White House

Obama administration stalwart Arne Duncan to leave

Education Secretary Arne Duncan speaks during a town hall meeting in Des Moines, Iowa, on Sept. 14, 2015. Duncan is stepping down in December after 7 years in the Obama administration as Education Secretary. Duncan says in a letter to staff that he’s returning to Chicago to live with his family.
Education Secretary Arne Duncan speaks during a town hall meeting in Des Moines, Iowa, on Sept. 14, 2015. Duncan is stepping down in December after 7 years in the Obama administration as Education Secretary. Duncan says in a letter to staff that he’s returning to Chicago to live with his family. AP

Education Secretary Arne Duncan, one of President Barack Obama’s longest serving Cabinet members, will leave the administration at the end of December.

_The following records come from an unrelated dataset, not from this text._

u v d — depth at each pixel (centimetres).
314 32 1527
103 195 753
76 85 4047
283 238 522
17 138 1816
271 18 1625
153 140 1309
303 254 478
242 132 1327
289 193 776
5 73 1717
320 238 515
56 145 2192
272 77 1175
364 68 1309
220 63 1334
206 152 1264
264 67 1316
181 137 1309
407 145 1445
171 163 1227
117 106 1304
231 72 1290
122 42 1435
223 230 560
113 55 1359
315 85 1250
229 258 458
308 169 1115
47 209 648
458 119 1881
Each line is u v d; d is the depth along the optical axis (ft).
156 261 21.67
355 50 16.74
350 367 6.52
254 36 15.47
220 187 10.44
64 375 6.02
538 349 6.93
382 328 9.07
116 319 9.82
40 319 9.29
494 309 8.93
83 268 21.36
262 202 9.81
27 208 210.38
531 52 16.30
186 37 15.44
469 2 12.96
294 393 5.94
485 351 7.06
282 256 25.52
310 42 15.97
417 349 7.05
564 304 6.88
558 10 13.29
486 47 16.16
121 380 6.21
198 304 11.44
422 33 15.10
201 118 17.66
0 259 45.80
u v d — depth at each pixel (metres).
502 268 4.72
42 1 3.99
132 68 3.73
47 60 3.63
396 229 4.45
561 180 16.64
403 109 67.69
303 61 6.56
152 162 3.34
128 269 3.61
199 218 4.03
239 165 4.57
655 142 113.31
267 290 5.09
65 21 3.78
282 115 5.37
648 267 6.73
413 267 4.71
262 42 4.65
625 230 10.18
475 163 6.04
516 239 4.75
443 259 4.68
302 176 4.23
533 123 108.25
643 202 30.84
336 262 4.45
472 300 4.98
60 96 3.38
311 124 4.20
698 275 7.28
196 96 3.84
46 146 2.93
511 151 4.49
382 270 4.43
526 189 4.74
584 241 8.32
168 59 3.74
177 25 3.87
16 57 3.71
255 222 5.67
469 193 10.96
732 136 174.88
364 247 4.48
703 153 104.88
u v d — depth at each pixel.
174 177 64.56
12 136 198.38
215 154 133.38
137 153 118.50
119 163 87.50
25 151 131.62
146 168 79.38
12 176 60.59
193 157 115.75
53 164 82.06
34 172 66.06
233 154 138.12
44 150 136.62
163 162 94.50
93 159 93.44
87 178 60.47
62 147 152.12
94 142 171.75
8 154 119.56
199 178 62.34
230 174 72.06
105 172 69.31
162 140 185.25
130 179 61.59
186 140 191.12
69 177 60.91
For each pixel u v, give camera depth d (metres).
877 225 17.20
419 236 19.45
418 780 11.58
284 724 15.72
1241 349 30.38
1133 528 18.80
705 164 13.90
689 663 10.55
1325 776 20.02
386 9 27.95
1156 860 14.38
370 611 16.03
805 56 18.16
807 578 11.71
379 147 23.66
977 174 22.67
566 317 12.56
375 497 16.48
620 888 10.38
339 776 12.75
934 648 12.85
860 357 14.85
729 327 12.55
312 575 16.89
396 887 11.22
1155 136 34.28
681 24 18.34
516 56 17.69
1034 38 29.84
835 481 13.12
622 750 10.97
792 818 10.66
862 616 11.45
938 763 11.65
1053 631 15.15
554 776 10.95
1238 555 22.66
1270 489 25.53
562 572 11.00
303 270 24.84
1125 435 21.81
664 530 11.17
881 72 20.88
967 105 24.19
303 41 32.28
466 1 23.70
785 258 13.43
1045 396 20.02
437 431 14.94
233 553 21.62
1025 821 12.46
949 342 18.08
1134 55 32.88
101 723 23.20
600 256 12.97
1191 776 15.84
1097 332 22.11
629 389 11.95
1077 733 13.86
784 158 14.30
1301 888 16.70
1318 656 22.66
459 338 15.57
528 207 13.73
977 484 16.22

Obama will make the announcement today, a White House official said, and will name will John B. King Jr., who currently handles the functions of Deputy Secretary of Education as Duncan’s replacement.

The departure of Duncan, the former superintendent of schools in Obama's hometown of Chicago, leaves Agriculture Secretary Tom Vilsack as the last original member of Obama’s Cabinet.

Duncan, who played hoops for Harvard and for pro teams in Australia, also played an occasional round of presidential basketball with Obama.

In a memo to his staff, Duncan said he made the decision to leave after several months of commuting between his family in Chicago and his job in Washington.

He called serving as education secretary “the greatest honor of my life,” but said living apart from his family had become “too much of a strain, and it is time for me to step aside and give a new leader a chance.”

He said he had no immediate plans beyond returning to Chicago, but said he expected his next steps would “continue to involve the work of expanding opportunity for children.”

King currently oversees all preschool-12th-grade education policies, programs and strategic initiatives, as well as the department’s operations. He also oversees the department’s work with Obama’s My Brother’s Keeper task force, which seeks to address opportunity gaps faced by boys and young men of color.

King was previously commissioner of education for the state of New York since 2011, where he served as chief executive officer of the State Education Department and as president of the University of the State of New York, overseeing the state’s elementary and secondary schools. He was one of the nation's youngest state education leaders at the time of his appointment and the first African-American and Puerto Rican to serve as New York State education commissioner.